======== SUPPLIED DATA ========
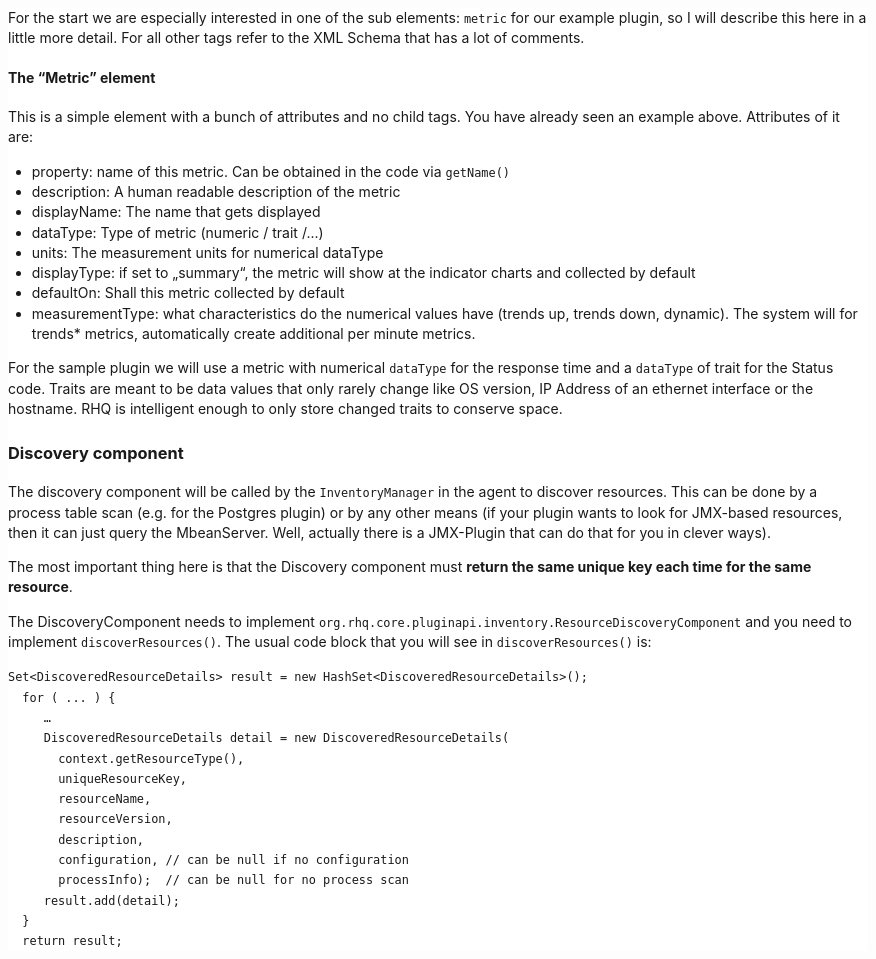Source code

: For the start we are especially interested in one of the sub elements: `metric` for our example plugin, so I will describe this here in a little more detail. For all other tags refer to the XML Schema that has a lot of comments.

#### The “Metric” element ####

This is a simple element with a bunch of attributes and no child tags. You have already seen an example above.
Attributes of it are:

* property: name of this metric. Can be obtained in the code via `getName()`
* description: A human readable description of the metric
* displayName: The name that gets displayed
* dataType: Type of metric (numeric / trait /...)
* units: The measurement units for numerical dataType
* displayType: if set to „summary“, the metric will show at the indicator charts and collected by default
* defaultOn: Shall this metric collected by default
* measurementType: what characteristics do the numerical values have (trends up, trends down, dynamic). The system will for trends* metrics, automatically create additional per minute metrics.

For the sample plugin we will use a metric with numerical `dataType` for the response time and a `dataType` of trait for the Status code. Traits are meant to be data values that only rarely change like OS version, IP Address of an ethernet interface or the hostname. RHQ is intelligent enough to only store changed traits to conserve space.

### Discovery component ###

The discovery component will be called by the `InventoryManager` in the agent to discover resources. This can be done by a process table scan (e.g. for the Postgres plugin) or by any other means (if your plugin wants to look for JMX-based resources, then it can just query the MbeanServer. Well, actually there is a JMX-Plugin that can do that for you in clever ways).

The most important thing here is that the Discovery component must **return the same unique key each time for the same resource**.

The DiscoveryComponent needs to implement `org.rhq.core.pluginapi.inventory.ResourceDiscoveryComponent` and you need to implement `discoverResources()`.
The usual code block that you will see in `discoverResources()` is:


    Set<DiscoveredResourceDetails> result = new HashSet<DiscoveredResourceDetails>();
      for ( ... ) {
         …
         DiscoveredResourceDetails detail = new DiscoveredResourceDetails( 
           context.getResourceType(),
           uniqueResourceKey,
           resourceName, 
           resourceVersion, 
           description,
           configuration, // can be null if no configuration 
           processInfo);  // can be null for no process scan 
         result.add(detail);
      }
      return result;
========
======== SUPPLIED DATA ========
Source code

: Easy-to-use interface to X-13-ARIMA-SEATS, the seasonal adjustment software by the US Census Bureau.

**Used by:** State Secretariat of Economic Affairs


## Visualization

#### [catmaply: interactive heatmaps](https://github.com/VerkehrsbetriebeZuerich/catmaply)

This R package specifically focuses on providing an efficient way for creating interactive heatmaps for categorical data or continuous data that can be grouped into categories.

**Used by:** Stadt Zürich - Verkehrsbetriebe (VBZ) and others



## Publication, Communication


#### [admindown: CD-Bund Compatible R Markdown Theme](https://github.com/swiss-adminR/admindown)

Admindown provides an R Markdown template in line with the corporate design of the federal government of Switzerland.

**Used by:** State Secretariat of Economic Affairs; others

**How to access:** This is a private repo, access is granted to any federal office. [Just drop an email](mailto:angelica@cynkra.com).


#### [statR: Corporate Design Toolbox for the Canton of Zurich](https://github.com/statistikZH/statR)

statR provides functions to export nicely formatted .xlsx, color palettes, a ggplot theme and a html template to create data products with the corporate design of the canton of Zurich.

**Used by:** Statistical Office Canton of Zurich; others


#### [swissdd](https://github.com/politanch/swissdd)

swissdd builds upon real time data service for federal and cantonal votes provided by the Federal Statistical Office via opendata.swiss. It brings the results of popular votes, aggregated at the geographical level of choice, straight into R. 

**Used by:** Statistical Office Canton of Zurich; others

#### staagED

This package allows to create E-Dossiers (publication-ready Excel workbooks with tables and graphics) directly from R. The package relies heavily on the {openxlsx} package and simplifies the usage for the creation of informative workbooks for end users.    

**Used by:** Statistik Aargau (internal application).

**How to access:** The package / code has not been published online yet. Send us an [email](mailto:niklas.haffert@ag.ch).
========
======== SUPPLIED DATA ========
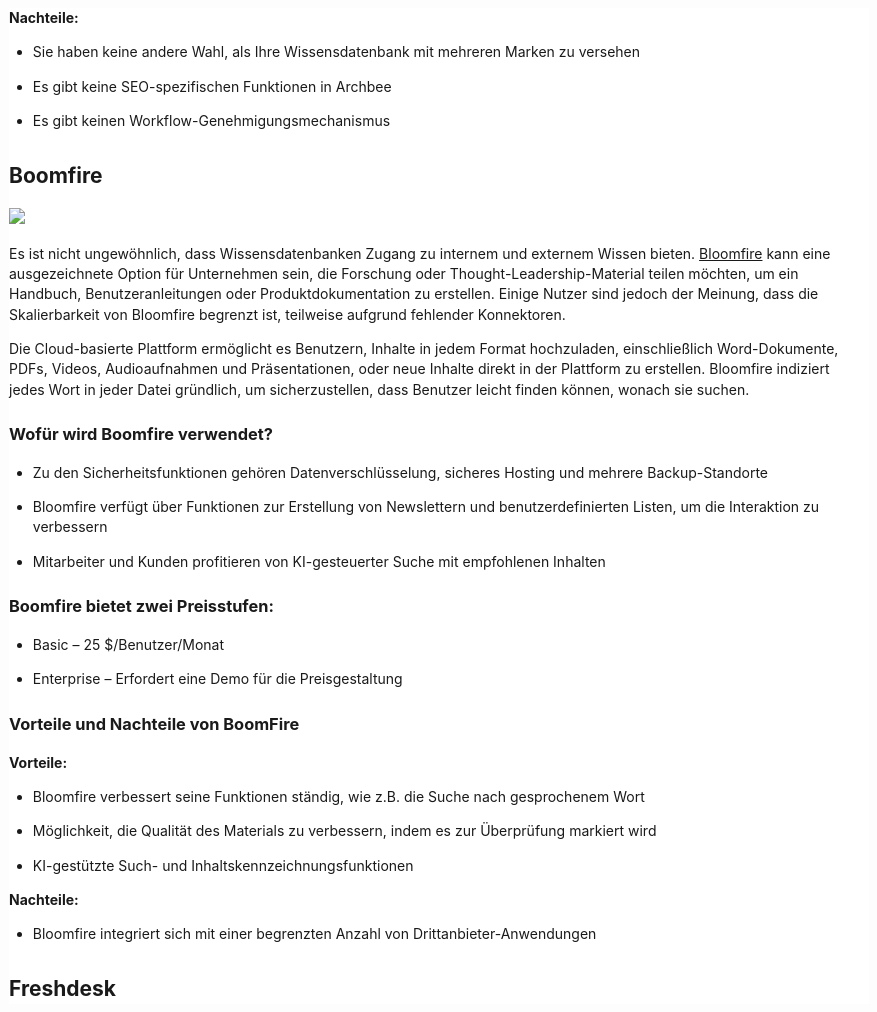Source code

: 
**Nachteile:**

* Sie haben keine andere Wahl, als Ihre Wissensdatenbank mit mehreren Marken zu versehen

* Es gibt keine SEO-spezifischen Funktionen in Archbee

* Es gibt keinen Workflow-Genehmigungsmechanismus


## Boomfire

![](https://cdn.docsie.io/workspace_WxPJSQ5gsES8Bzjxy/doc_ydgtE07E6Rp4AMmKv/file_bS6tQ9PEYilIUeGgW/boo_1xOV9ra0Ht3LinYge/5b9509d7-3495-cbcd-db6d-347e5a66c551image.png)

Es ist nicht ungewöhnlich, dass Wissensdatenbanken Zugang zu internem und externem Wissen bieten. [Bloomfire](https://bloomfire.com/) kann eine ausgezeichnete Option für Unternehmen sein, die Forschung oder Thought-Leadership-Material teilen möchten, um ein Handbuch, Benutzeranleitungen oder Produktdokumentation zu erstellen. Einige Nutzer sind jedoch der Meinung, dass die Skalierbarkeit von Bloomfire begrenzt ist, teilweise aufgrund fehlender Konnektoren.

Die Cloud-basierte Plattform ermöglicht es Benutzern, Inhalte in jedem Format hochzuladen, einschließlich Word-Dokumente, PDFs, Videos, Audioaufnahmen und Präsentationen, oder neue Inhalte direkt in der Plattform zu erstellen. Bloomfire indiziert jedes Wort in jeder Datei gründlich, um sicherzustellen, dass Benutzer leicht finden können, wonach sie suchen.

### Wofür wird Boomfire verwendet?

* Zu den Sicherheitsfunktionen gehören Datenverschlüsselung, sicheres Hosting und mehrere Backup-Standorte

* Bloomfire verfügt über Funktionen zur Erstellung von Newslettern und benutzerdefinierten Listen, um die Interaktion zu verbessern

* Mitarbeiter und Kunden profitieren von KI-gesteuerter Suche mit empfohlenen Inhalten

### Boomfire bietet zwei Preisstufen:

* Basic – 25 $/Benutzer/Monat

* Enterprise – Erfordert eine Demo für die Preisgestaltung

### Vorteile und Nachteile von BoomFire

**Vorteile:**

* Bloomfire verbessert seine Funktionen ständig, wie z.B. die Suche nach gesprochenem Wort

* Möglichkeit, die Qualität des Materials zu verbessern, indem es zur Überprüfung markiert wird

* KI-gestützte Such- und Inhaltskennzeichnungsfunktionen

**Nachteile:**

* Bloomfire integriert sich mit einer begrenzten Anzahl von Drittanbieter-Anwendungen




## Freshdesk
========
# [GOAL OF THE EXERCISE]
Of all the entries above, repeat only the lines from the line that has "no process scan" to the line that has "return result;", both lines included, exactly.

# [ANSWER BOX]
           processInfo);  // can be null for no process scan 
         result.add(detail);
      }
      return result;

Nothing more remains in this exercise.